COM (2005) 681 final  du 22/12/2005
Date d'adoption du texte par les instances européennes : 05/09/2007

Examen dans le cadre de l'article 88-4 de la Constitution

Texte déposé au Sénat le 05/01/2006
Examen : 12/10/2006 (délégation pour l'Union européenne)


Questions sociales et santé

Directive relative aux dispositifs médicaux

Texte E 3049 - COM (2005) 681 final

(Procédure écrite du 12 octobre 2006)

Cette proposition de directive a pour objet de réviser la réglementation communautaire en vigueur en matière de dispositifs médicaux, pour faciliter sa mise en oeuvre et améliorer le niveau de protection de la santé. La définition d'un dispositif médical est contenue dans la directive 93/42 du Conseil du 14 juin 1993 et, en droit français, dans le code de la santé publique : il s'agit d'un appareil, d'un équipement, d'une matière, d'un produit (à l'exception des produits d'origine humaine) ou de tout article, y compris un accessoire ou un logiciel, destiné à être utilisé chez l'homme à des fins médicales. Cela couvre environ 10 000 articles très divers allant des lunettes et pansements jusqu'à l'imagerie médicale, à la chirurgie invasive (sans opération classique) ou aux stimulateurs cardiaques.

Outre l'ajustement du champ d'application de la directive, notamment pour y inclure les produits fabriqués à partir de tissu humain, la Commission européenne propose de réviser les dispositions relatives à l'évaluation clinique. Il s'agit de la modification majeure du projet de révision et un accord assez large a été obtenu sur ce point par les États membres au sein du Conseil : clarification des exigences, nouvelle définition des données cliniques et concept de surveillance clinique après la mise du dispositif sur le marché.

Par ailleurs, la proposition contient plusieurs modifications techniques sur l'information des patients en cas d'utilisation de dispositifs médicaux fabriqués sur mesure, sur les procédures de consultation de certains organismes, sur la confidentialité de certaines informations ou sur l'amélioration de la coordination des États membres. La proposition met également à jour les liens avec d'autres directives, notamment celle relative aux dispositifs médicaux implantables actifs et celle sur les produits biocides à propos des dispositifs de diagnostic in vitro.

Dans la fiche simplifiée d'impact transmise au Parlement, dont on peut relever la qualité, le gouvernement français déclare être favorable sur le principe au texte proposé, qui « constitue, d'un point de vue technique, un document globalement satisfaisant ». Dans le cadre des discussions en cours au Conseil et avant l'avis du Parlement européen en première lecture dans le cadre de la procédure de codécision, la France a cependant proposé des améliorations et des amendements et quelques points de la proposition font actuellement débat au sein du Conseil ou au Parlement européen.

Certains produits médicaux peuvent être considérés comme « combinés », car ils sont constitués d'un ou plusieurs dispositifs médicaux associés à une partie cellulaire.

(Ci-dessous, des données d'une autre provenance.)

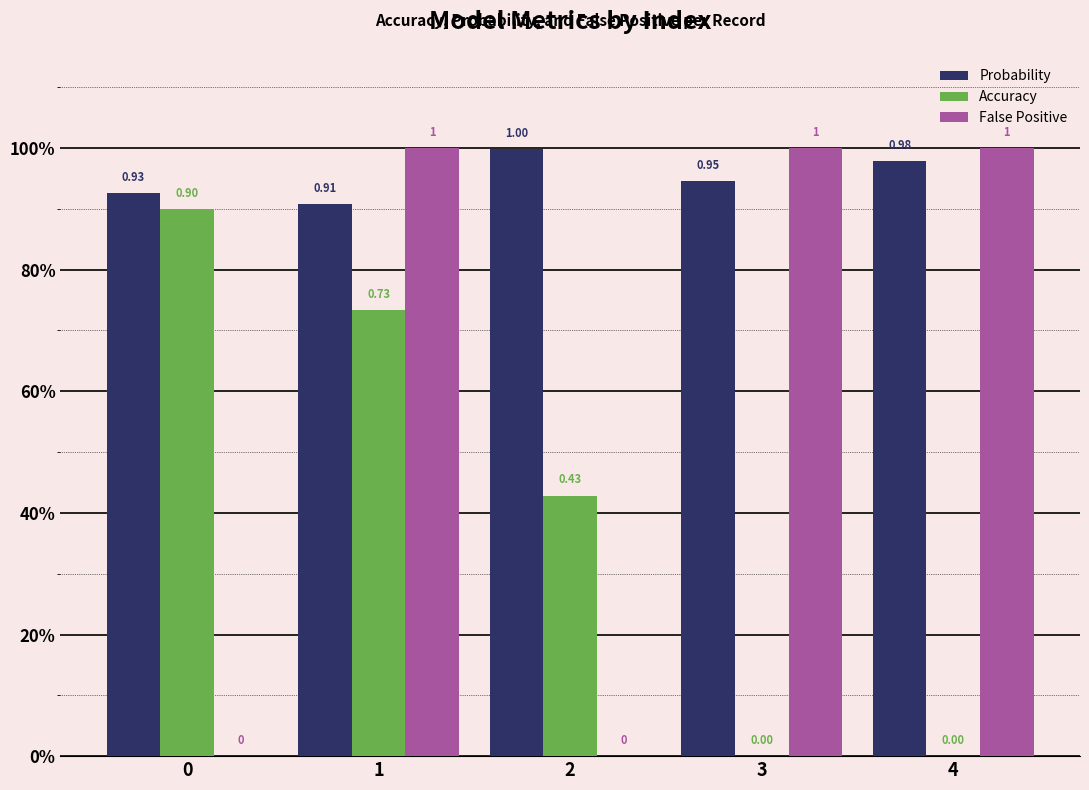

Which has a higher value, 4 or 2?

2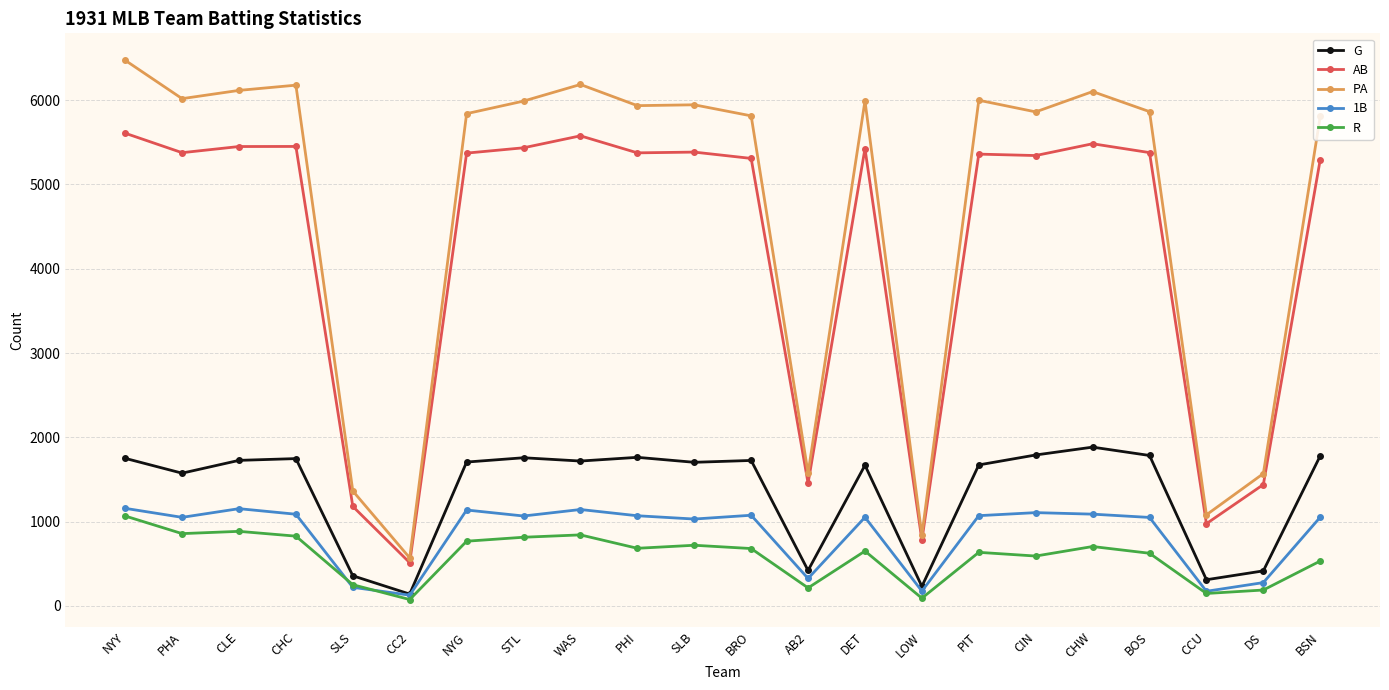

What is the minimum value for AB?

513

Il est donc nécessaire d'articuler le projet avec le projet de règlement en cours de discussion sur les médicaments de thérapie innovante (E 3011). Le débat porte sur les critères qui permettent de classer ces produits combinés soit en dispositif médical, soit en médicament de thérapie innovante. La grande majorité des délégations nationales souhaite soumettre à la législation pharmaceutique la plupart des produits combinés, en considérant que ceux qui contiennent des cellules viables doivent relever de celle-ci. Au contraire de cette distinction entre cellule viable ou non viable, la France souhaite privilégier le mode d'action principal du produit, pour le classer dans telle ou telle catégorie ; ce concept d'action principale ou accessoire d'une substance incorporée à un dispositif existe déjà dans une directive qui concerne les médicaments dérivés du sang. Certains produits cosmétiques peuvent également être concernés par ces questions de frontières entre catégories, par exemple pour les produits injectables à visée esthétique ou certaines lentilles de contact. La Commission européenne doit encore organiser des discussions, notamment au niveau d'experts, pour approfondir cette question et aboutir à une solution qui assure un niveau de protection suffisamment élevé.

Par ailleurs, la proposition prévoit l'obligation, pour les fabricants, de désigner un mandataire dans les États membres où ils commercialisent leurs produits sans avoir de siège social. Ce rôle des opérateurs économiques, importateur ou distributeur, doit encore être précisé.

Enfin, le Parlement européen semble remettre en cause l'existence d'une base de données européenne sur les dispositifs médicaux, qui contribue pourtant à la surveillance du marché par les États membres.

En conclusion, la délégation a estimé qu'il n'était pas nécessaire d'intervenir sur ce texte technique, tout en soulignant l'importance d'une définition claire des conditions de commercialisation des dispositifs médicaux pour renforcer encore le niveau de protection de la santé publique.